_GIVEN PASSAGE_
Evaluation of Different Microtiter Plate-Based Methods for the Quantitative Assessment of Staphylococcus aureus Biofilms

Walid F Elkhatib; Ahmed S Khairalla; Hossam M Ashour

Disclosures

Future Microbiol. 2014;9(6):725-735. 

In This Article

Abstract and Introduction

Abstract

Aim: To quantitatively assess Staphylococcus aureus biofilms.

Materials & methods: In addition to the qualitative Congo red agar (CRA) method, we used the bioluminescence (BLM), safranine (SAF), crystal violet (CRV) and resazurin (RES) high-throughput microtiter plate-based quantitative assays.

Results: 60.47% (26/43) of S. aureus clinical isolates were weak biofilm producers. The CRA method detected positive-slime phenotypes (13.95%), but was unable to distinguish weak from negative producers. BLM assays demonstrated significant correlations with RES (highest), CRV and SAF (lowest). Lower coefficient of variation values indicate precision. BLM scored highest precision (coefficient of variation = 0.013) followed by RES, SAF and CRV.

Conclusion: BLM and RES detect live biomass in S. aureus biofilms (for physiological studies). SAF and CRV detect live/dead bacteria plus biofilm matrix (for monitoring overall biofilm architecture, not only its cell viability). Reliable assays are essential for effective biofilm therapy.

_EXTRACTED MATERIAL_
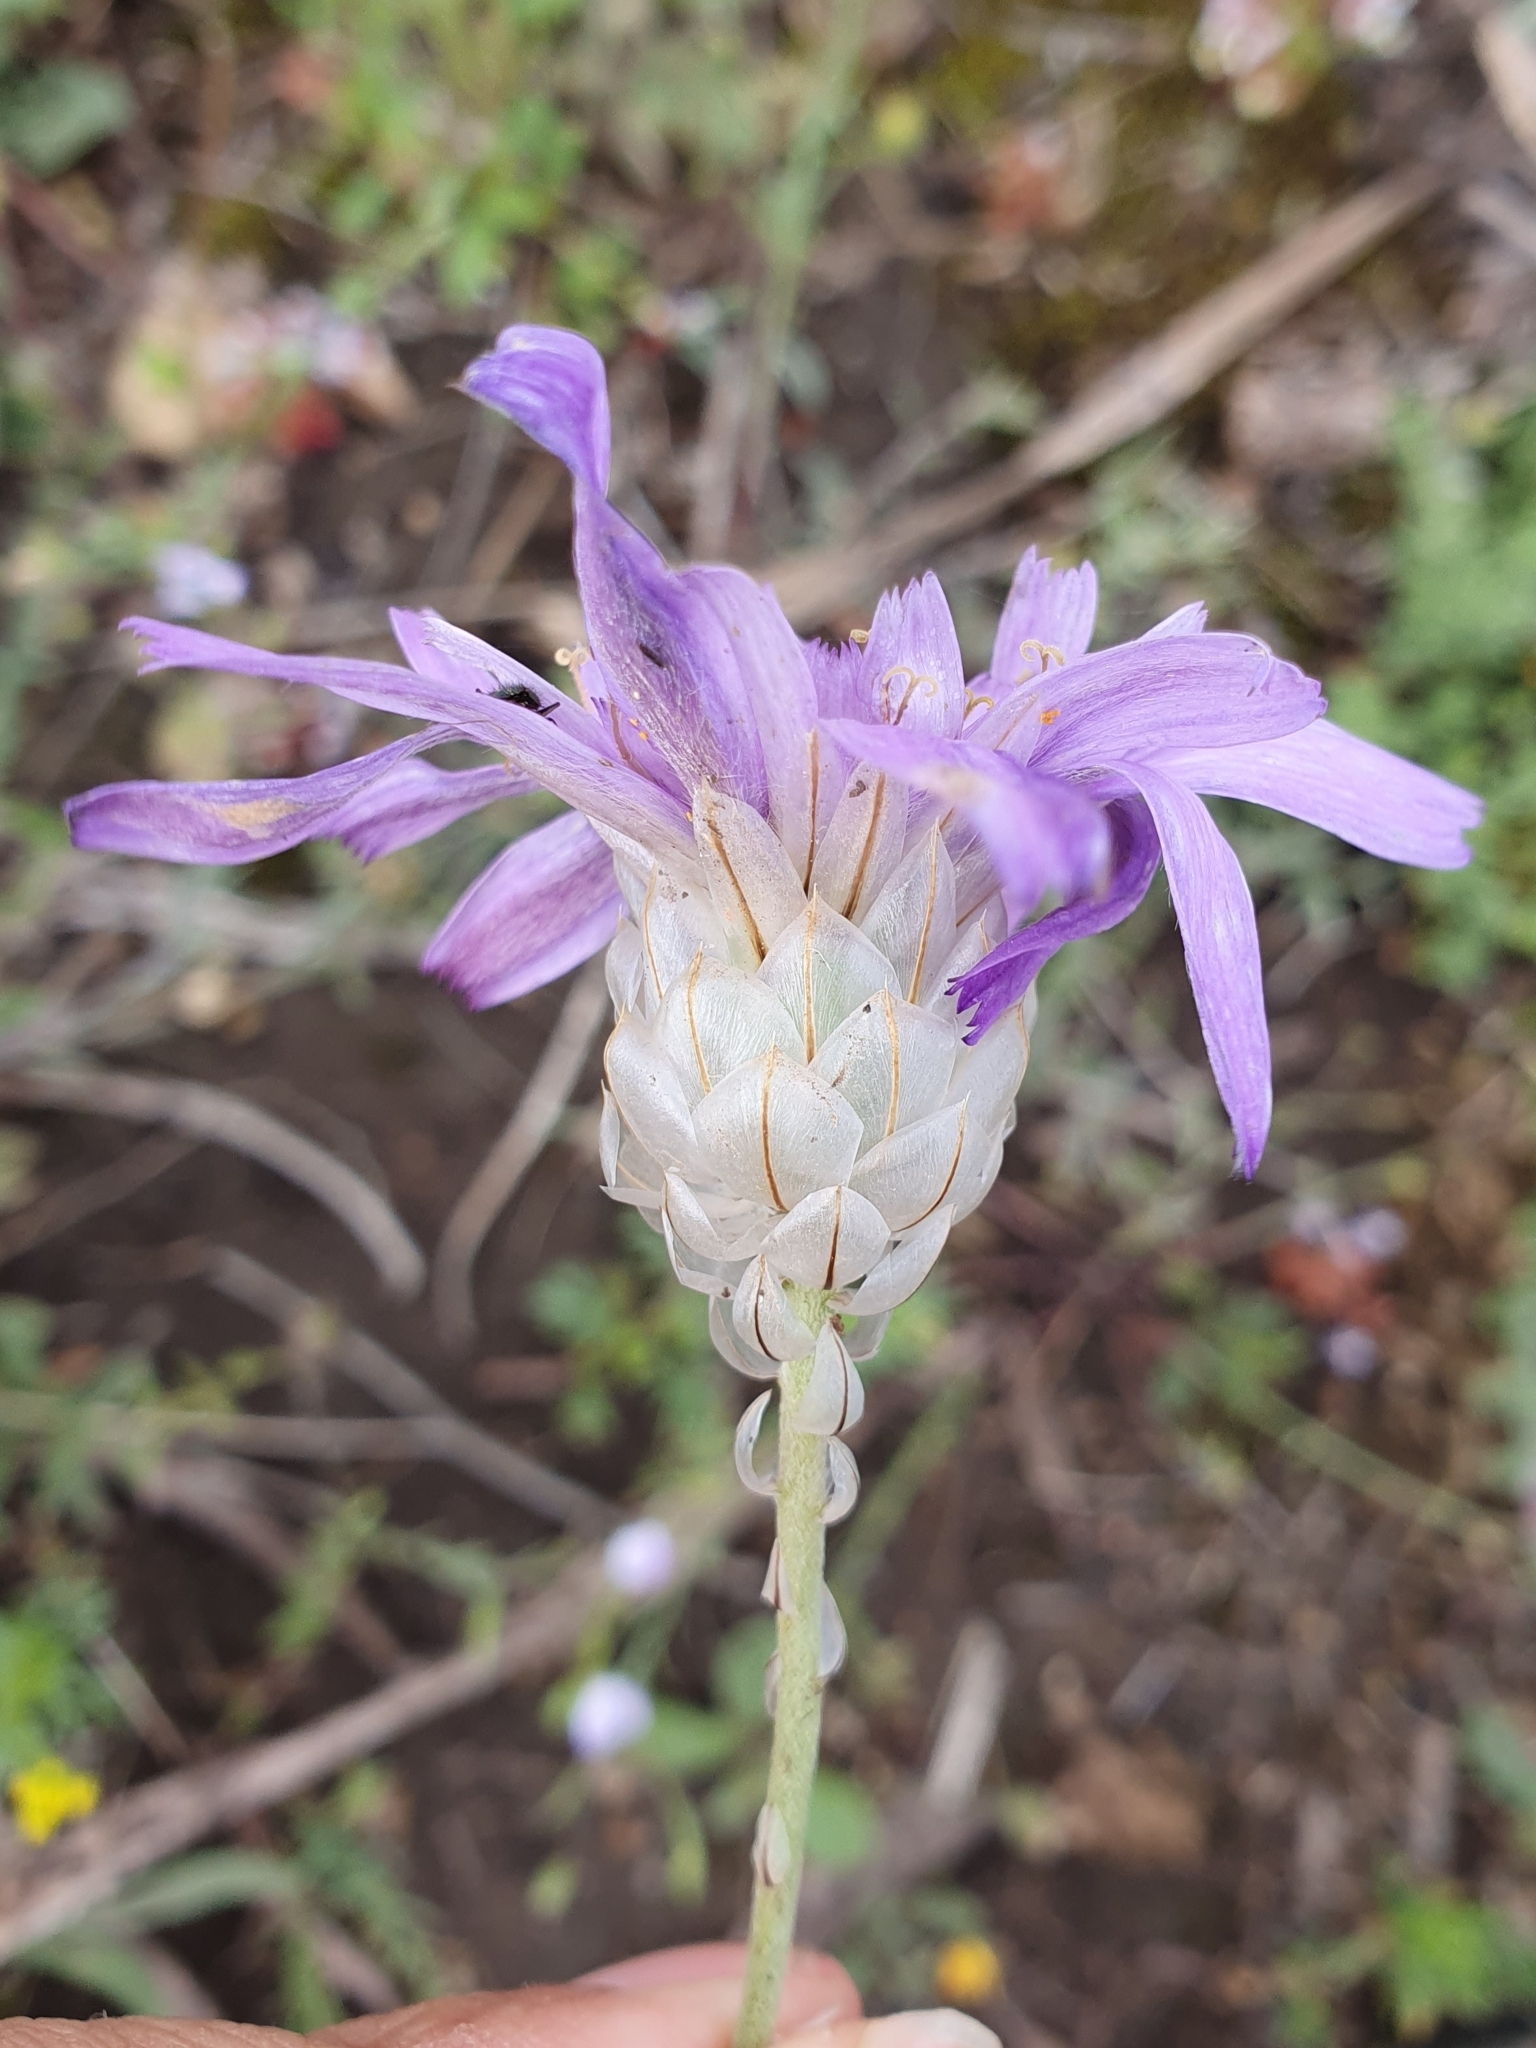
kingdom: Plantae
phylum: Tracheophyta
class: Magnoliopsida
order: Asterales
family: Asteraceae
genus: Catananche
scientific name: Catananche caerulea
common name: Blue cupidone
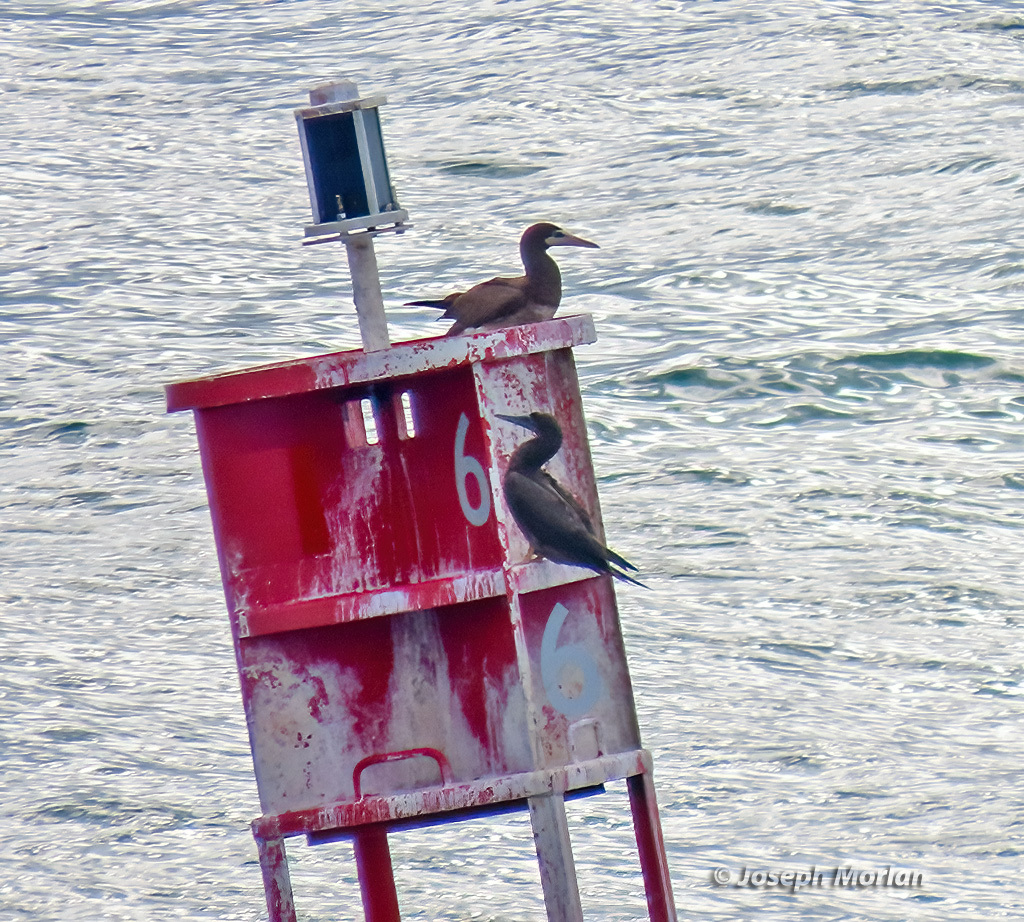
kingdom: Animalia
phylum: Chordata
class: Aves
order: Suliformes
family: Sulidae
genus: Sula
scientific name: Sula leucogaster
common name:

_TASK TO COMPLETE_
Please name every microtiter plate-based quantitative assay in the abstract, with the abbreviation given for each. The listing is separate material, apart from the abstract.

_WRITTEN SOLUTION_
- Bioluminescence (BLM)
- Safranine (SAF)
- Crystal violet (CRV)
- Resazurin (RES)